Institutional operations revolve around the entity as a business under which activities happen. The most consequential aspect of operations is the realization of revenue through tuition and other means which begets things like the ill-fated attempt to re-open campuses before a widely available Covid vaccine or universities taking commissions on students engaging in online gambling.

These are clear examples of a violation of the purported underlying values of the institution, jeopardizing student well-being in the name of continuing institutional operations. I call this tendency acting out of “institutional awe” that is privileging the institution over the people the institution is meant to serve.

Outsourcing TA labor to AI is a pretty clear example of institutional awe, where the first thought is how to keep things rolling operationally, rather than, “What is the mission-aligned action we could take?”

AI peer review and generating fake human data via large language model don’t quite fit the frame of institutional awe. These choices are happening further down the chain of activity from institutional awe, which usually flows from the top. These are more like individual adaptations to a system that is operating under the wrong incentives. If what matters is the volume of research produced, then seeking efficiencies in that production is both logical and sensible.

But how did we get to a place where the volume of research produced is what matters? This is, to my mind, not consistent with the mission of higher education. Here’s where my belief that we have to figure out how to do less that matters more comes into play. Using generative AI to simulate academic research is not the same thing as doing academic research.
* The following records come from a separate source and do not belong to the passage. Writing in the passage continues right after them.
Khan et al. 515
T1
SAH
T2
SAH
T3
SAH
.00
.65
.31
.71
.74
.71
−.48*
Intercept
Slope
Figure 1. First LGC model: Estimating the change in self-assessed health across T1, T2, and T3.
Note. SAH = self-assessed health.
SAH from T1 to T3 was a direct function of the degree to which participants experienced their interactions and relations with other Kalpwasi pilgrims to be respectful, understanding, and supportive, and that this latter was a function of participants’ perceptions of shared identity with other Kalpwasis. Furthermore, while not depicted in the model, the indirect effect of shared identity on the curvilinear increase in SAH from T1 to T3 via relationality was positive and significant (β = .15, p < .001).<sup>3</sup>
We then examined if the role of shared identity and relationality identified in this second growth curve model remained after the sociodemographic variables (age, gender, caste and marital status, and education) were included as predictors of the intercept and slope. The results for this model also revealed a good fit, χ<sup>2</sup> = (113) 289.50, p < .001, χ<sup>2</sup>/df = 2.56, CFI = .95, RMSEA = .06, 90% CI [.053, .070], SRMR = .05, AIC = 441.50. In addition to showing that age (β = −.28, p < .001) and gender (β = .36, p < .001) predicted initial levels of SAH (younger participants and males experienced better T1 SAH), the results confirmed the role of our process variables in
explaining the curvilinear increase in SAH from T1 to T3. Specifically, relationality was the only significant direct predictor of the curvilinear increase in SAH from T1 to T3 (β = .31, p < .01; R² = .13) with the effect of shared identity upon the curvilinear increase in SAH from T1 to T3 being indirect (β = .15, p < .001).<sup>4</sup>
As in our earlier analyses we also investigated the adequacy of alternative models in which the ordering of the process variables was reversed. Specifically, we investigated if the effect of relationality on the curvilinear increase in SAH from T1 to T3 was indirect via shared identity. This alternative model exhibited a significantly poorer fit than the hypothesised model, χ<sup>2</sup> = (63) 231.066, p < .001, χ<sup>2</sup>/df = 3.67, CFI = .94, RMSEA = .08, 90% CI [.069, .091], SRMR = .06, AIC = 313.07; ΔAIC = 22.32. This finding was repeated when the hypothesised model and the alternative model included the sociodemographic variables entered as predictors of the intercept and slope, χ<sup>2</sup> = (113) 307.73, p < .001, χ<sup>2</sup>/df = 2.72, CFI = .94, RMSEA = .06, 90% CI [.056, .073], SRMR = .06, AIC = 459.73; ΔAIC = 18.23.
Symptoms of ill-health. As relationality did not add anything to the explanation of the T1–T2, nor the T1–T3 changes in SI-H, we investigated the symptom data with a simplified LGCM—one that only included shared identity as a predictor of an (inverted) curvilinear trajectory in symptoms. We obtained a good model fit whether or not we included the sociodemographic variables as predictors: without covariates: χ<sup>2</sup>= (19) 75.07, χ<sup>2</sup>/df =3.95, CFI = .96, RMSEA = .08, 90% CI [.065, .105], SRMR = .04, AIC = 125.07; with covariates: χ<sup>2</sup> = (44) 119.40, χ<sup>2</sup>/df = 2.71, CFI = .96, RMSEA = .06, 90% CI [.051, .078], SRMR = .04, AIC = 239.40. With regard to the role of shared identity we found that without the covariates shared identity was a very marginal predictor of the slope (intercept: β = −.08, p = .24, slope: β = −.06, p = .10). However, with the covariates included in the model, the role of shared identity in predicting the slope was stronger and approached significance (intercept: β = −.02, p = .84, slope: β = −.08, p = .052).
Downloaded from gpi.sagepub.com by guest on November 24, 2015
This is true even if the outcomes look similar to what would have happened had everything been done by humans. If we believe our own rhetoric about the importance of teaching and research as the core of the university, those things are meaningless if they are not done by humans.

It doesn’t matter if the simulation is convincing. It’s still a simulation. I can’t fathom why people who will swear to the importance of the mission of higher education will run willingly toward an illusion.